Copy out the data below line by line without changing anything, and omit the pictures from your copy.
______
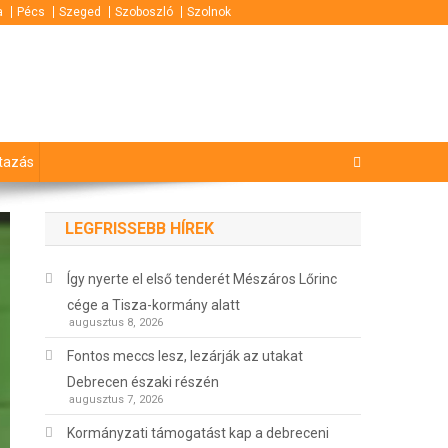
a
Pécs
Szeged
Szoboszló
Szolnok
tazás
LEGFRISSEBB HÍREK
Így nyerte el első tenderét Mészáros Lőrinc
cége a Tisza-kormány alatt
augusztus 8, 2026
Fontos meccs lesz, lezárják az utakat
Debrecen északi részén
augusztus 7, 2026
Kormányzati támogatást kap a debreceni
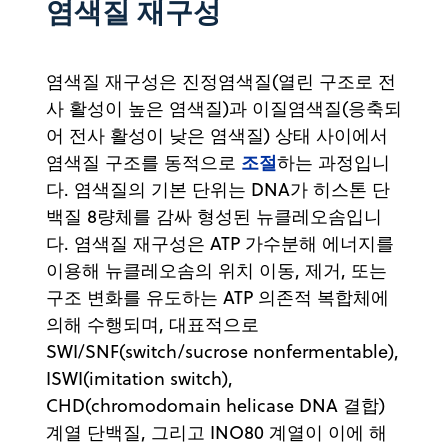
염색질 재구성
염색질 재구성은 진정염색질(열린 구조로 전
사 활성이 높은 염색질)과 이질염색질(응축되
어 전사 활성이 낮은 염색질) 상태 사이에서
조절
염색질 구조를 동적으로
하는 과정입니
다. 염색질의 기본 단위는 DNA가 히스톤 단
백질 8량체를 감싸 형성된 뉴클레오솜입니
다. 염색질 재구성은 ATP 가수분해 에너지를
이용해 뉴클레오솜의 위치 이동, 제거, 또는
구조 변화를 유도하는 ATP 의존적 복합체에
의해 수행되며, 대표적으로
SWI/SNF(switch/sucrose nonfermentable),
ISWI(imitation switch),
CHD(chromodomain helicase DNA 결합)
계열 단백질, 그리고 INO80 계열이 이에 해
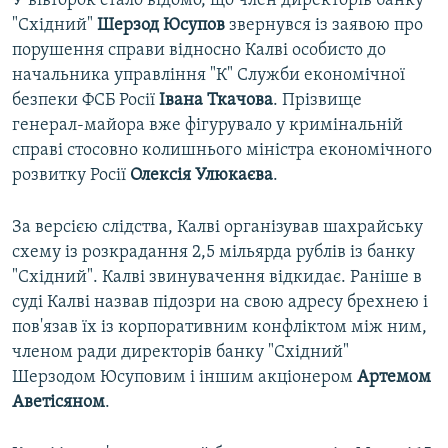
У вівторок стало відомо, що член директорів банку
"Східний"
Шерзод Юсупов
звернувся із заявою про
порушення справи відносно Калві особисто до
начальника управління "К" Служби економічної
безпеки ФСБ Росії
Івана Ткачова
. Прізвище
генерал-майора вже фігурувало у кримінальній
справі стосовно колишнього міністра економічного
розвитку Росії
Олексія Улюкаєва
.
За версією слідства, Калві організував шахрайську
схему із розкрадання 2,5 мільярда рублів із банку
"Східний". Калві звинувачення відкидає. Раніше в
суді Калві назвав підозри на свою адресу брехнею і
пов'язав їх із корпоративним конфліктом між ним,
членом ради директорів банку "Східний"
Шерзодом Юсуповим і іншим акціонером
Артемом
Аветісяном
.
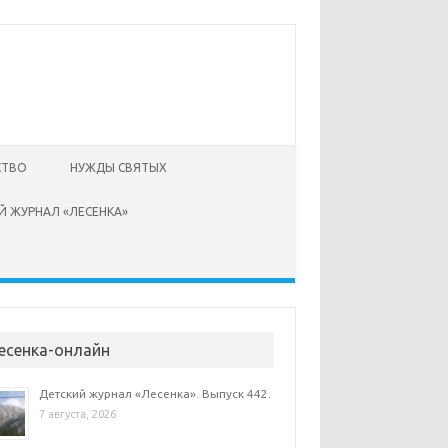
СТВО
НУЖДЫ СВЯТЫХ
Й ЖУРНАЛ «ЛЕСЕНКА»
есенка-онлайн
Детский журнал «Лесенка». Выпуск 442.
7 августа, 2026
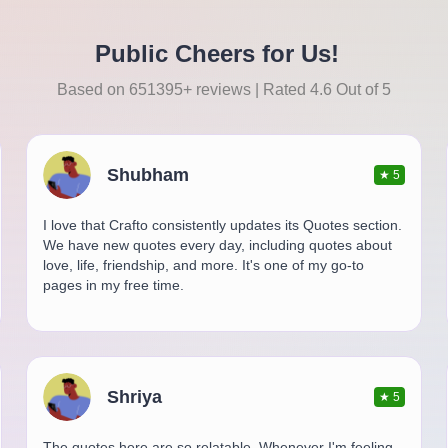
Public Cheers for Us!
Based on 651395+ reviews | Rated 4.6 Out of 5
Shubham
★
5
I love that Crafto consistently updates its Quotes section.
We have new quotes every day, including quotes about
love, life, friendship, and more. It's one of my go-to
pages in my free time.
Shriya
★
5
The quotes here are so relatable. Whenever I'm feeling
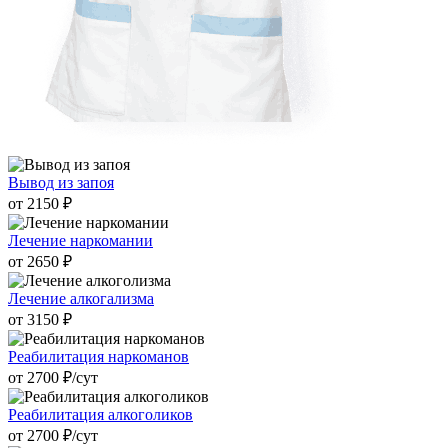
Вывод из запоя
от 2150 ₽
Лечение наркомании
от 2650 ₽
Лечение алкогализма
от 3150 ₽
Реабилитация наркоманов
от 2700 ₽/cут
Реабилитация алкоголиков
от 2700 ₽/cут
______
> Written solution:
a
Pécs
Szeged
Szoboszló
Szolnok
tazás
LEGFRISSEBB HÍREK
Így nyerte el első tenderét Mészáros Lőrinc
cége a Tisza-kormány alatt
augusztus 8, 2026
Fontos meccs lesz, lezárják az utakat
Debrecen északi részén
augusztus 7, 2026
Kormányzati támogatást kap a debreceni
염색질 재구성
염색질 재구성은 진정염색질(열린 구조로 전
사 활성이 높은 염색질)과 이질염색질(응축되
어 전사 활성이 낮은 염색질) 상태 사이에서
조절
염색질 구조를 동적으로
하는 과정입니
다. 염색질의 기본 단위는 DNA가 히스톤 단
백질 8량체를 감싸 형성된 뉴클레오솜입니
다. 염색질 재구성은 ATP 가수분해 에너지를
이용해 뉴클레오솜의 위치 이동, 제거, 또는
구조 변화를 유도하는 ATP 의존적 복합체에
의해 수행되며, 대표적으로
SWI/SNF(switch/sucrose nonfermentable),
ISWI(imitation switch),
CHD(chromodomain helicase DNA 결합)
계열 단백질, 그리고 INO80 계열이 이에 해
У вівторок стало відомо, що член директорів банку
"Східний"
Шерзод Юсупов
звернувся із заявою про
порушення справи відносно Калві особисто до
начальника управління "К" Служби економічної
безпеки ФСБ Росії
Івана Ткачова
. Прізвище
генерал-майора вже фігурувало у кримінальній
справі стосовно колишнього міністра економічного
розвитку Росії
Олексія Улюкаєва
.
За версією слідства, Калві організував шахрайську
схему із розкрадання 2,5 мільярда рублів із банку
"Східний". Калві звинувачення відкидає. Раніше в
суді Калві назвав підозри на свою адресу брехнею і
пов'язав їх із корпоративним конфліктом між ним,
членом ради директорів банку "Східний"
Шерзодом Юсуповим і іншим акціонером
Артемом
Аветісяном
.
СТВО
НУЖДЫ СВЯТЫХ
Й ЖУРНАЛ «ЛЕСЕНКА»
есенка-онлайн
Детский журнал «Лесенка». Выпуск 442.
7 августа, 2026
Public Cheers for Us!
Based on 651395+ reviews | Rated 4.6 Out of 5
Shubham
★
5
I love that Crafto consistently updates its Quotes section.
We have new quotes every day, including quotes about
love, life, friendship, and more. It's one of my go-to
pages in my free time.
Shriya
★
5
The quotes here are so relatable. Whenever I'm feeling
Вывод из запоя
от 2150 ₽
Лечение наркомании
от 2650 ₽
Лечение алкогализма
от 3150 ₽
Реабилитация наркоманов
от 2700 ₽/cут
Реабилитация алкоголиков
от 2700 ₽/cут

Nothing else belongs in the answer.